» **Exercise**:
Could you retype all of the entries exactly, without their pictures?

[Data for this exercise Boundary: Start]

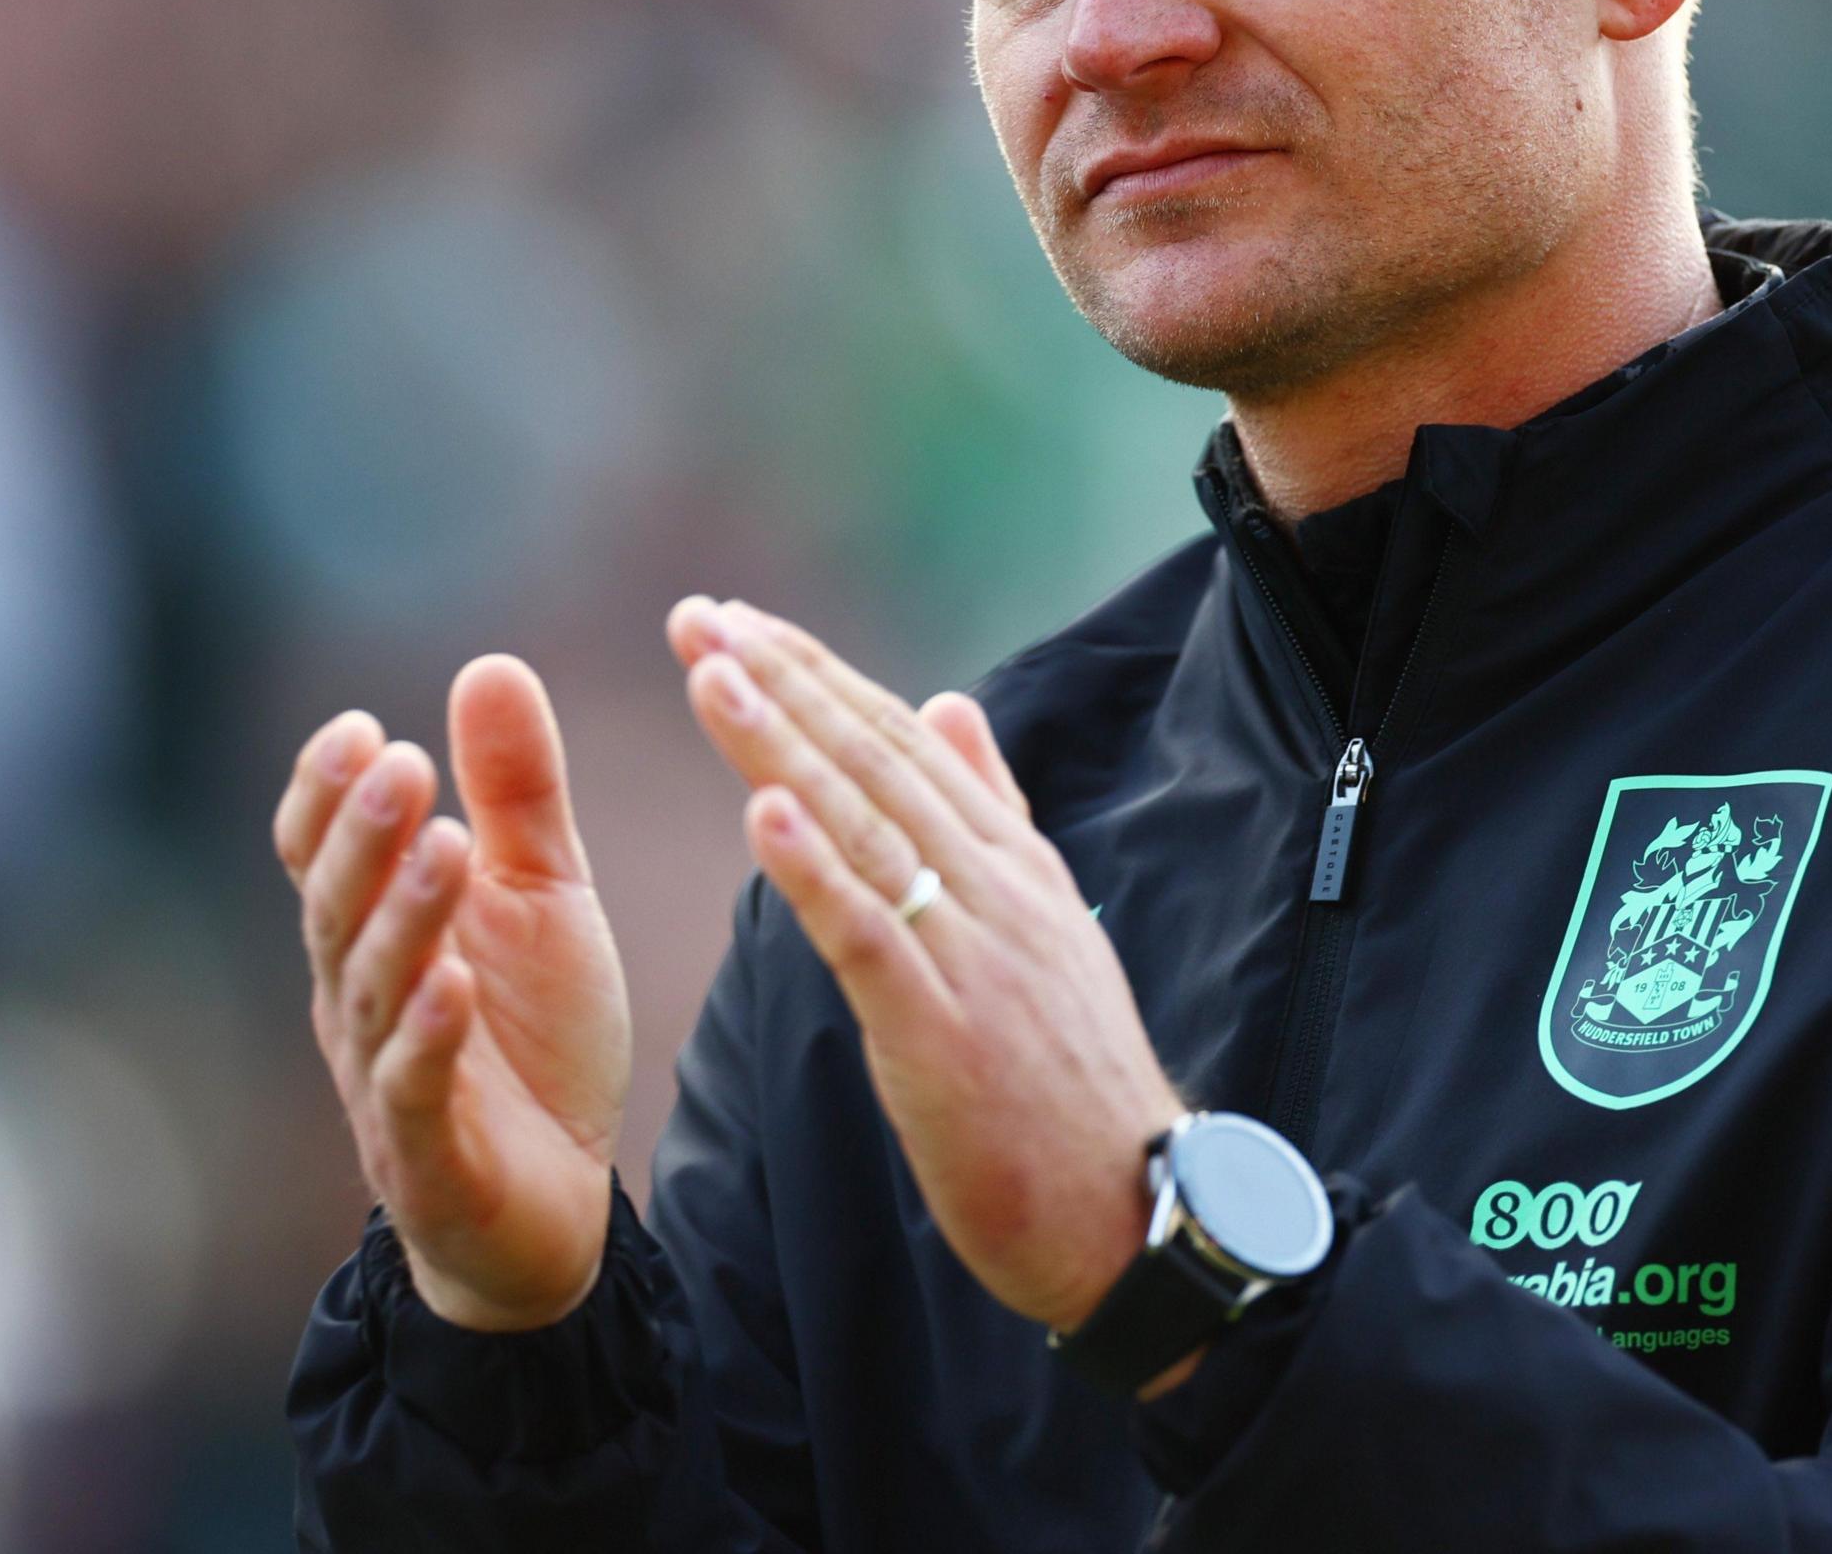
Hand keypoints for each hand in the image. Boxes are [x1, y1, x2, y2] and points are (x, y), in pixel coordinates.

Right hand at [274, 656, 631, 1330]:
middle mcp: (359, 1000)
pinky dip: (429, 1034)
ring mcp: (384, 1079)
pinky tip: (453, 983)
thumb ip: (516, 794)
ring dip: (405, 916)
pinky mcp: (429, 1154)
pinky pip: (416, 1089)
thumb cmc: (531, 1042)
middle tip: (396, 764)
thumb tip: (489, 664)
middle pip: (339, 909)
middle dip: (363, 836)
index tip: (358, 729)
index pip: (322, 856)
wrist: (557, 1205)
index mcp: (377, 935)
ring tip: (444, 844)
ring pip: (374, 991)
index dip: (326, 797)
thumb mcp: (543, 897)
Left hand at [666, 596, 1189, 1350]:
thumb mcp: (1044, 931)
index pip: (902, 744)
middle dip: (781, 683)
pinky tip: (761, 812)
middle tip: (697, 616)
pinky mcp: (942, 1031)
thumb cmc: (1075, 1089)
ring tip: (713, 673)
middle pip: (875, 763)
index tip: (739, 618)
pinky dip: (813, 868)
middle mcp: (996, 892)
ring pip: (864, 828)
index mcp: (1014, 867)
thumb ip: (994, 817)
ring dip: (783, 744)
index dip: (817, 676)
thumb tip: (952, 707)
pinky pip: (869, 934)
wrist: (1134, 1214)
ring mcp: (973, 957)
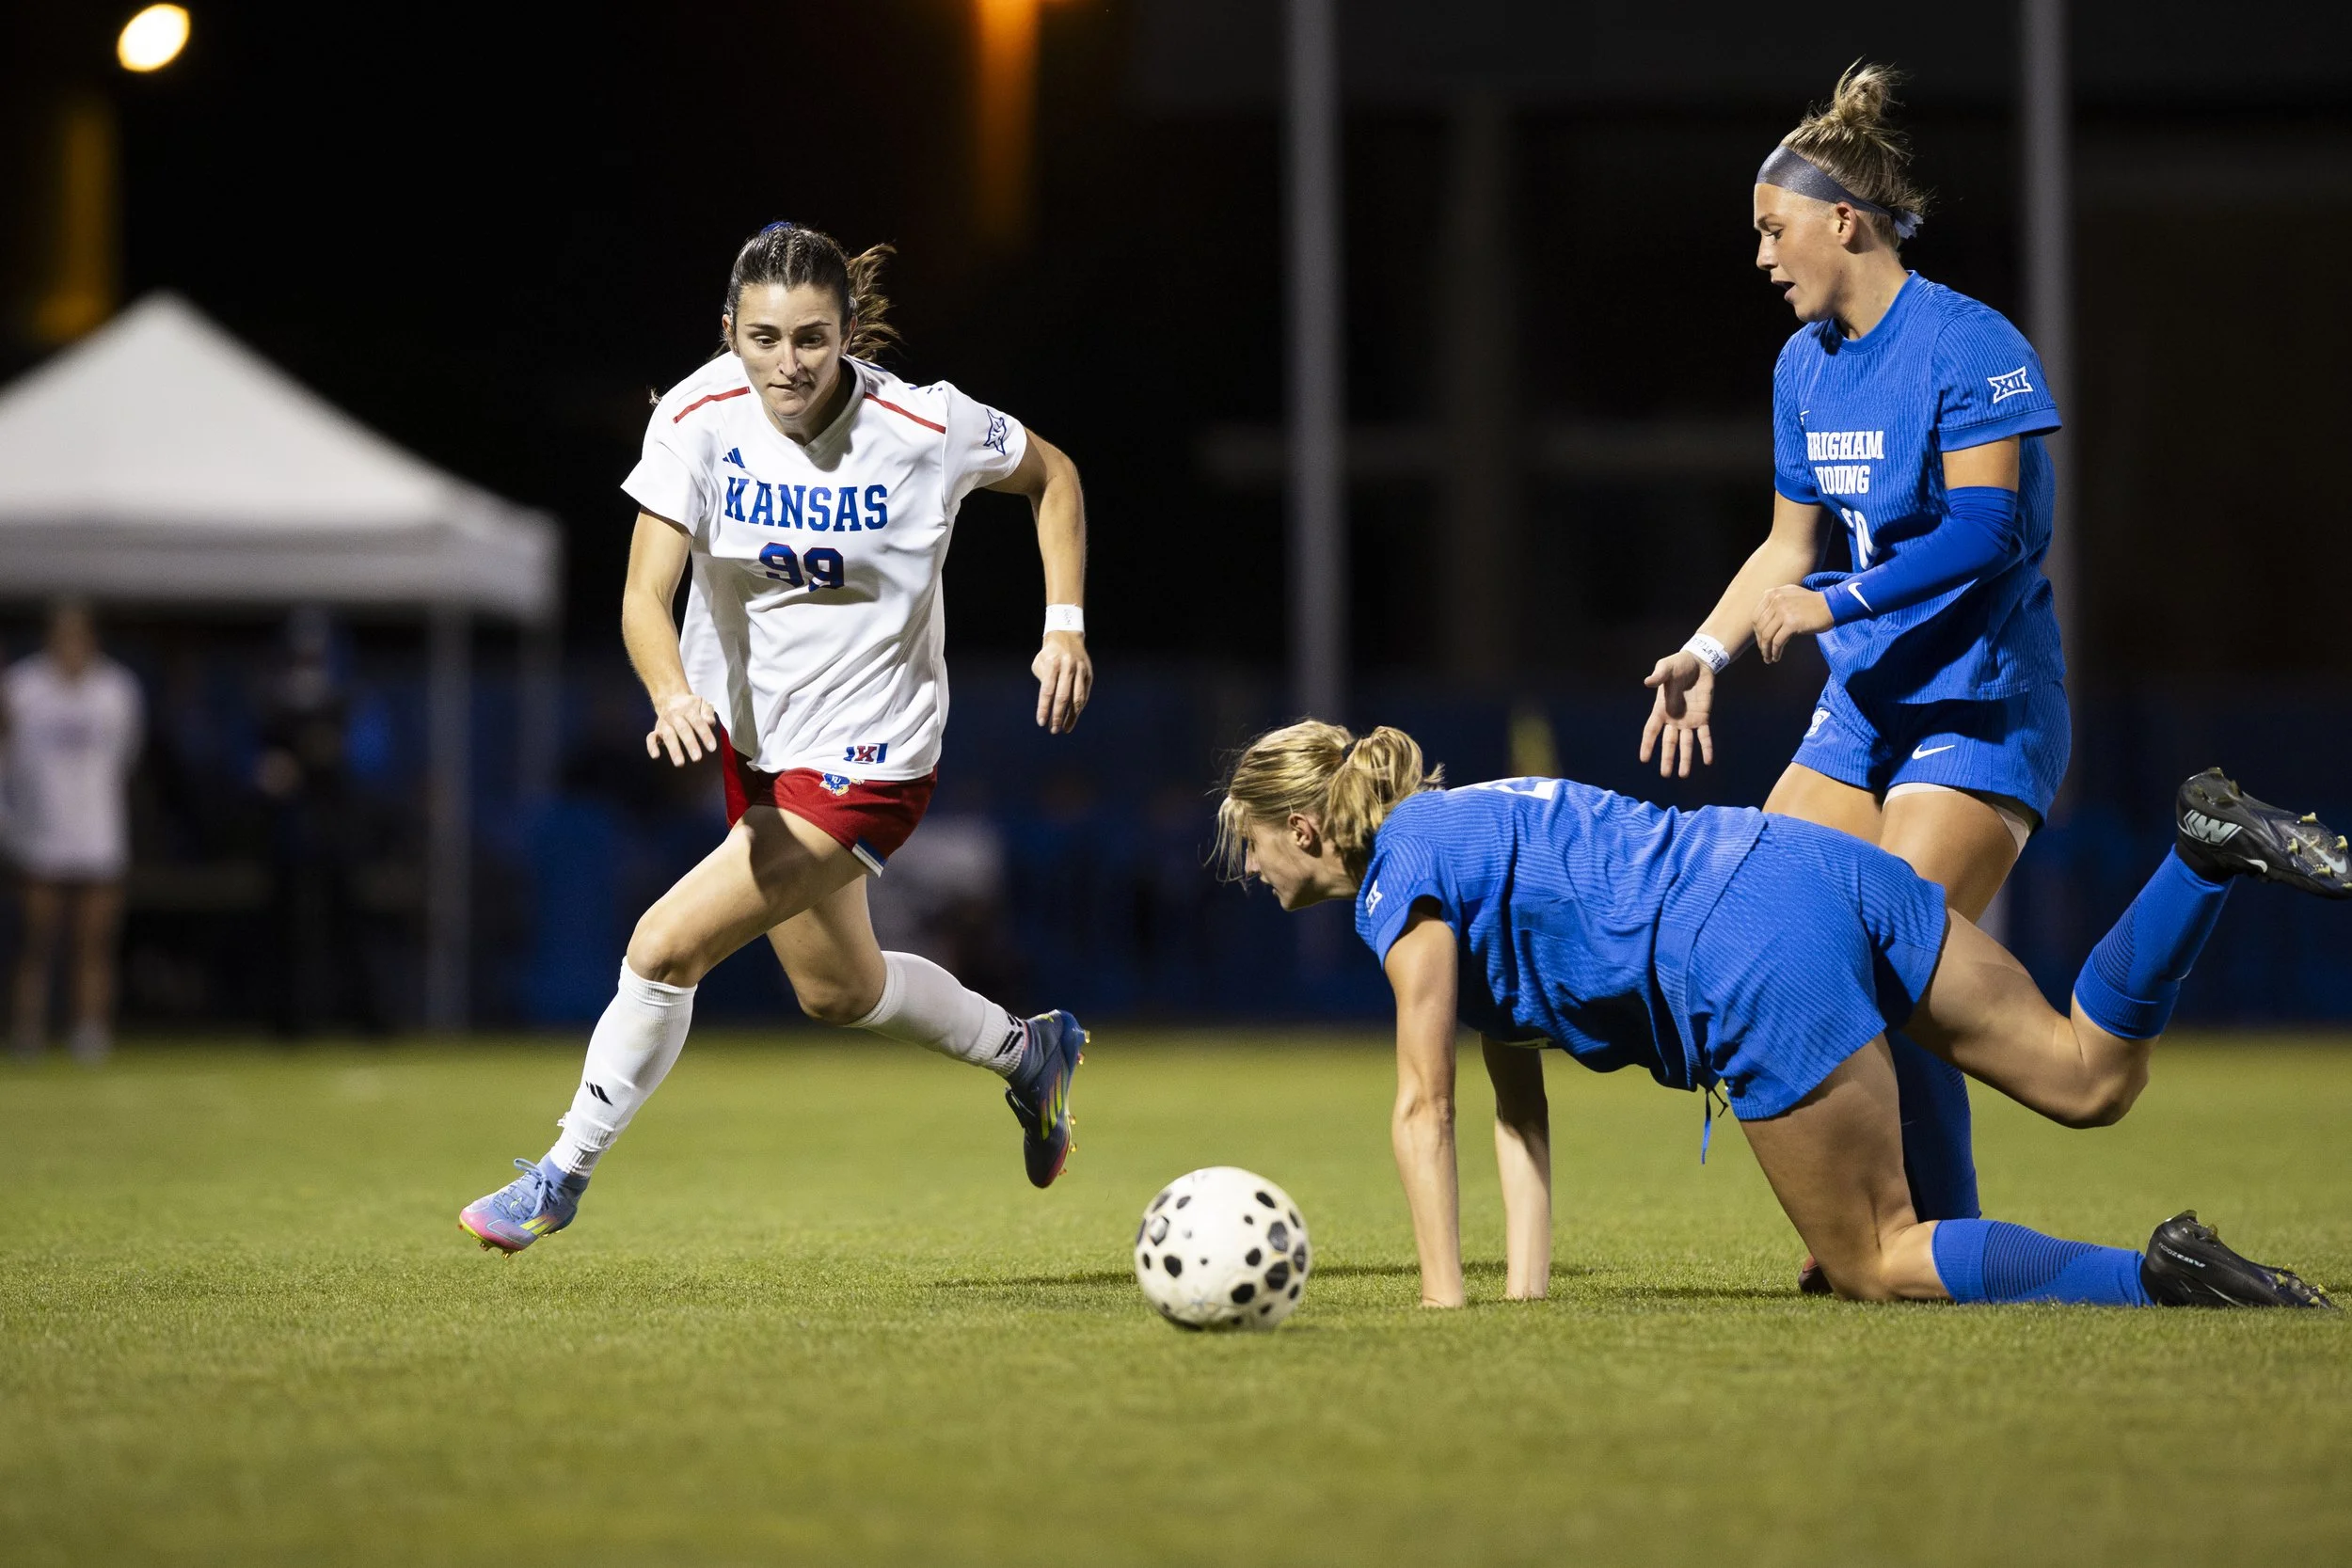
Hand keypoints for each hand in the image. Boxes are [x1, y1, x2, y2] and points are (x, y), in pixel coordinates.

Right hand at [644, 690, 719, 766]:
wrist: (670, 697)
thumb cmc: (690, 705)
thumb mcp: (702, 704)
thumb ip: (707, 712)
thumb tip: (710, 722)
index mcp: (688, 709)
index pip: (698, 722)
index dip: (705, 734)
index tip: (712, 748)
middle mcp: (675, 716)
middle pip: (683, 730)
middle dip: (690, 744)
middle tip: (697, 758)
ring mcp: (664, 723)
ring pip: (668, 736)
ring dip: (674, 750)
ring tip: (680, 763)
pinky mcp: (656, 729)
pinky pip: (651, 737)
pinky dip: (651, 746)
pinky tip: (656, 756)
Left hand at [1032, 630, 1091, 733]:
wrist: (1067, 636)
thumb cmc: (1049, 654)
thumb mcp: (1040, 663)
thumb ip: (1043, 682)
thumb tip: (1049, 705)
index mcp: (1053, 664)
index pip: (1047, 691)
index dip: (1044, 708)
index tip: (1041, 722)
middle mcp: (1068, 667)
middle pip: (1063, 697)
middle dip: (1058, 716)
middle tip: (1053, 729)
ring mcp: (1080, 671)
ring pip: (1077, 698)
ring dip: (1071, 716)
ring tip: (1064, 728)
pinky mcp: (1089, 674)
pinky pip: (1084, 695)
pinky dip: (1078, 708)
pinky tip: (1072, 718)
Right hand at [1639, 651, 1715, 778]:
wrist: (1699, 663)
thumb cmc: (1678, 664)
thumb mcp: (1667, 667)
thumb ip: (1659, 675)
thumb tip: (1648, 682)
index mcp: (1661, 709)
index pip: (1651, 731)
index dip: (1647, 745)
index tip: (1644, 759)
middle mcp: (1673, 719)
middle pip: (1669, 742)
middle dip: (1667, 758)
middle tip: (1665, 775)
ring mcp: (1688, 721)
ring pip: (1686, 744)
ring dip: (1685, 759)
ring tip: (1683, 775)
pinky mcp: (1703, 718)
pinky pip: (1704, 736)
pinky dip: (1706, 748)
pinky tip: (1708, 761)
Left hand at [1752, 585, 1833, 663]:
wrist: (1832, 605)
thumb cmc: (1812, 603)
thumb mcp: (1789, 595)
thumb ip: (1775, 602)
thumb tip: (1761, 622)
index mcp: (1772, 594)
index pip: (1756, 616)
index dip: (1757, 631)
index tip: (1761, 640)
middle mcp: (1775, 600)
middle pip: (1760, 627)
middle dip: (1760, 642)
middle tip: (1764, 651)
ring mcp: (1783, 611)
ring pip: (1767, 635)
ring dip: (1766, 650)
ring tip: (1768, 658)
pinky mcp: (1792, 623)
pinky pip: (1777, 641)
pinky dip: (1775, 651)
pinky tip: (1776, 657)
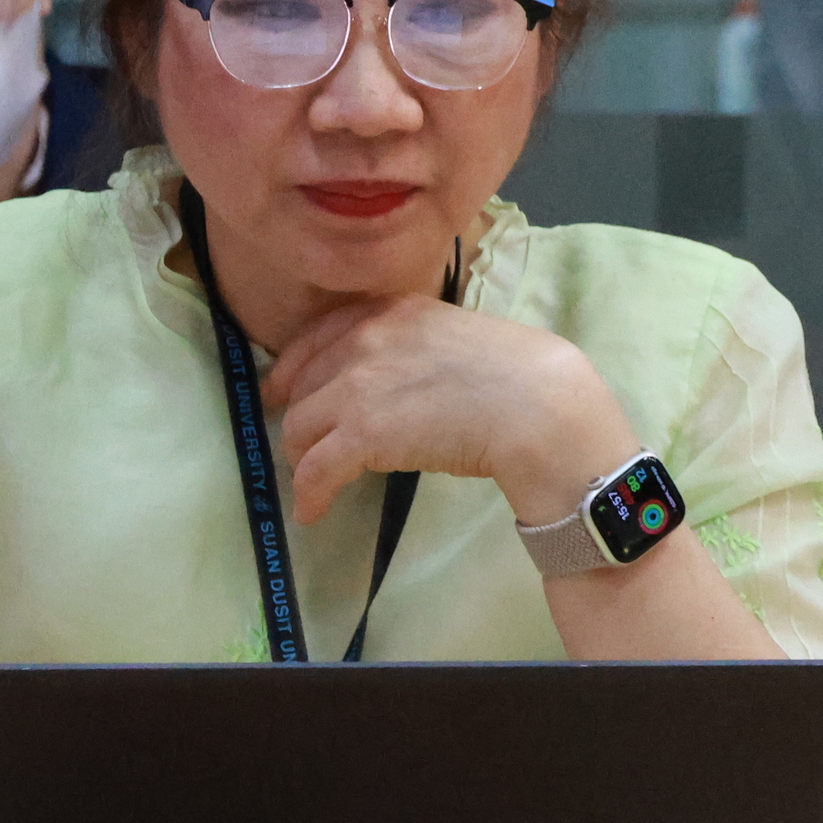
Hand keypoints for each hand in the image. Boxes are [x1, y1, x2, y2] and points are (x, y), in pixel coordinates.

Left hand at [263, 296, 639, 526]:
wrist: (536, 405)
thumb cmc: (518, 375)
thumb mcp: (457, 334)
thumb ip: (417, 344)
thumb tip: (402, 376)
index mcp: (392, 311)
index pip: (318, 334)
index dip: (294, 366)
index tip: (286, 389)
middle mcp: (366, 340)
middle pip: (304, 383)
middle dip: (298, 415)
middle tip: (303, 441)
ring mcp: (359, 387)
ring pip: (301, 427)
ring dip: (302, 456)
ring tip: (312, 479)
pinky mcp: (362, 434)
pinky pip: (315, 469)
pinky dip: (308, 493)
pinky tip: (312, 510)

[Data for this exercise Boundary: End]

» **Output for this exercise**:
Hand keypoints for each hand in the image. Boxes are [x1, y1, x2, y2] and points are (x, y), in pixel coordinates.

Right hand at [274, 656, 631, 1330]:
middle mcp: (359, 1000)
pinky dip: (429, 1034)
ring mcp: (384, 1079)
pinky tip: (453, 983)
thumb ip: (516, 794)
ring dip: (405, 916)
pinky mcp: (429, 1154)
pinky pip: (416, 1089)
thumb cmc: (531, 1042)
middle tip: (396, 764)
thumb tip: (489, 664)
middle pip: (339, 909)
middle dip: (363, 836)
index tip: (358, 729)
index pip: (322, 856)
wrist: (557, 1205)
index mcp: (377, 935)
ring tip: (444, 844)
ring pip: (374, 991)
index dip: (326, 797)
thumb mcp: (543, 897)
Left hand at [666, 596, 1189, 1350]:
thumb mcp: (1044, 931)
index pip: (902, 744)
middle dip: (781, 683)
pinky tip: (761, 812)
middle tip: (697, 616)
pinky mcp: (942, 1031)
thumb cmc: (1075, 1089)
ring tip: (713, 673)
middle pip: (875, 763)
index tip: (739, 618)
pinky dip: (813, 868)
middle mcp: (996, 892)
ring pip: (864, 828)
index mcp: (1014, 867)
thumb ip: (994, 817)
ring dip: (783, 744)
index dip: (817, 676)
thumb tip: (952, 707)
pinky pip: (869, 934)
wrist: (1134, 1214)
ring mcp: (973, 957)
Hand keypoints for each hand in the image. Boxes are [x1, y1, x2, y2] and points are (x, y), in pixel coordinates.

Right hand at [644, 690, 719, 766]:
wrist: (670, 697)
thumb cmc: (690, 705)
thumb mcp: (702, 704)
thumb ip: (707, 712)
thumb tip: (710, 722)
index mcp: (688, 709)
index pip: (698, 722)
index dip: (705, 734)
index tip: (712, 748)
middle mcp: (675, 716)
middle pip: (683, 730)
middle dip: (690, 744)
middle tip: (697, 758)
ring mcp: (664, 723)
ring pip: (668, 736)
ring dip: (674, 750)
ring tip: (680, 763)
pinky mcp: (656, 729)
pinky pip: (651, 737)
pinky dip: (651, 746)
pinky tip: (656, 756)
Left hand at [1032, 630, 1091, 733]:
wrist: (1067, 636)
thumb cmc: (1049, 654)
thumb mcp: (1040, 663)
thumb ip: (1043, 682)
thumb tip: (1049, 705)
index mcp: (1053, 664)
index pip: (1047, 691)
index dip: (1044, 708)
index tip: (1041, 722)
middle mcp: (1068, 667)
middle pip: (1063, 697)
middle dip: (1058, 716)
middle tip: (1053, 729)
ring mcp: (1080, 671)
ring pip: (1077, 698)
ring dip: (1071, 716)
ring tip: (1064, 728)
pinky mcp: (1089, 674)
pinky pip: (1084, 695)
pinky dip: (1078, 708)
pinky tip: (1072, 718)
Right hand at [1639, 651, 1715, 778]:
wrist: (1699, 663)
thumb cmc: (1678, 664)
thumb mcp: (1667, 667)
thumb ip: (1659, 675)
thumb tip: (1648, 682)
index mcp: (1661, 709)
index pip: (1651, 731)
index dip: (1647, 745)
index tip: (1644, 759)
middle mcp: (1673, 719)
middle pip: (1669, 742)
middle dip: (1667, 758)
middle tip: (1665, 775)
ring mcp: (1688, 721)
ring pip: (1686, 744)
ring dip: (1685, 759)
ring tip: (1683, 775)
pinky mcp: (1703, 718)
pinky pip: (1704, 736)
pinky dip: (1706, 748)
pinky tip: (1708, 761)
Left hand at [1752, 585, 1833, 663]:
wrist: (1832, 605)
thumb cmc: (1812, 603)
thumb mcp: (1789, 595)
thumb ip: (1775, 602)
thumb tip: (1761, 622)
index mcp: (1772, 594)
index pip: (1756, 616)
index dip: (1757, 631)
index tip: (1761, 640)
middle mcp: (1775, 600)
middle pip: (1760, 627)
middle dip: (1760, 642)
middle tip: (1764, 651)
ring mcp: (1783, 611)
ring pip: (1767, 635)
ring dip: (1766, 650)
ring tip: (1768, 658)
pinky mcp: (1792, 623)
pinky pip: (1777, 641)
pinky dip: (1775, 651)
pinky tip: (1776, 657)
Hand keypoints for each hand in the image. Boxes are [x1, y1, x2, y2] and points are (x, y), in pixel coordinates.

Left hand at [263, 296, 639, 526]:
wrist: (536, 405)
thumb cmc: (518, 375)
thumb mcp: (457, 334)
thumb ip: (417, 344)
thumb tip: (402, 376)
index mcp: (392, 311)
index pip: (318, 334)
index dip: (294, 366)
index tip: (286, 389)
middle mcp: (366, 340)
middle pip: (304, 383)
middle dip: (298, 415)
middle tip: (303, 441)
ring mcp: (359, 387)
ring pip: (301, 427)
ring dip: (302, 456)
ring tip: (312, 479)
pinky mcp: (362, 434)
pinky pip: (315, 469)
pinky dip: (308, 493)
pinky tip: (312, 510)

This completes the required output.